Те, кто любил посудачить, винили Батийну — от нее, мол, все зло. А Батийне стоило убедиться, что молодуху ле пускают в школу, она смело налетала: «Я вам покажу! Прошло то время, когда вы могли безнаказанно измываться над нами».
И добивалась своего. С ней приезжал Жашке или же он посылал солдат, чтобы приструнить чрезмерно разошедшегося мужа, как «старого элемента». С него брали клятву. Если бы только клятву. А то вон сам Серкебай за то, что не пускал вторую жену в школу, отсидел три дня в землянке, а когда вышел оттуда, поклялся: «Отныне зарекаюсь не стоять поперек пути своей токол. Сколько угодно пусть посещает школу. И батрачку Зуракан не задержу. Если нарушу, накажите меня еще строже».
Серкебай на расписке приложил свой большой палец и лишь потом покинул каталажку.
Сгорая от стыда и чуть не плача, сидел дома, когда к нему заглянул Тазабек. Утешая старого друга, Тазабек с порога, прежде чем произнести приветствие, сказал:
— Не печалься, Саке. Лучший конь стоит на привязи, настоящий джигпт сидит в тюрьме. Прошу, не обращай на это внимания.
Серкебай поднял на Тазабека налитые кровью глаза.
— Э-э, мой Тазабек! Если тебе не терпится увидеть каталажку и если ты считаешь, что храброму молодцу место в тюрьме, никто тебе не мешает испытать прелесть этого местечка на деле. Добиться этого не стоит особого труда. Раз-другой не пусти свою токол в школу — увидишь, что сделают с тобой красный учитель и эта негодная женщина-кобылица. Она сразу сообщит своему Жашке. И твоя золотая голова окажется в мрачной темнице. — И, жестко взглянув на Тазабека, добавил. — А что плохого я сделал? Никого не убил, не внес смуту в народ. Просто хотелось, чтобы мои жены слушались меня, не сходили с ума, знали свое место…

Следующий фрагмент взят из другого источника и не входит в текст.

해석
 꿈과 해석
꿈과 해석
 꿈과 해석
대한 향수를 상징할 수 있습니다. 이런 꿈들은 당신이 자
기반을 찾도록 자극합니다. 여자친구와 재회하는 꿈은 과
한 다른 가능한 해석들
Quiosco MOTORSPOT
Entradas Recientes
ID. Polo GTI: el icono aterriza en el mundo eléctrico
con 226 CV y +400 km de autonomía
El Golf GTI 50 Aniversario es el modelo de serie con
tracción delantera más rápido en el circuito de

От злости и бешенства Серкебай поперхнулся на полуслове. Усы взъерошились, глаза метали молнии. А хотелось Серкебаю сказать вот что: «Знаем, к какому концу приводит излишнее снисхождение к женщине… Сам это пережил. До сих пор краснеют щеки. Вздумал из хвастовства приласкать какую-то ведьму, блеснуть своим богатством, а потерял почет и смелость. Стыдно показываться среди людей».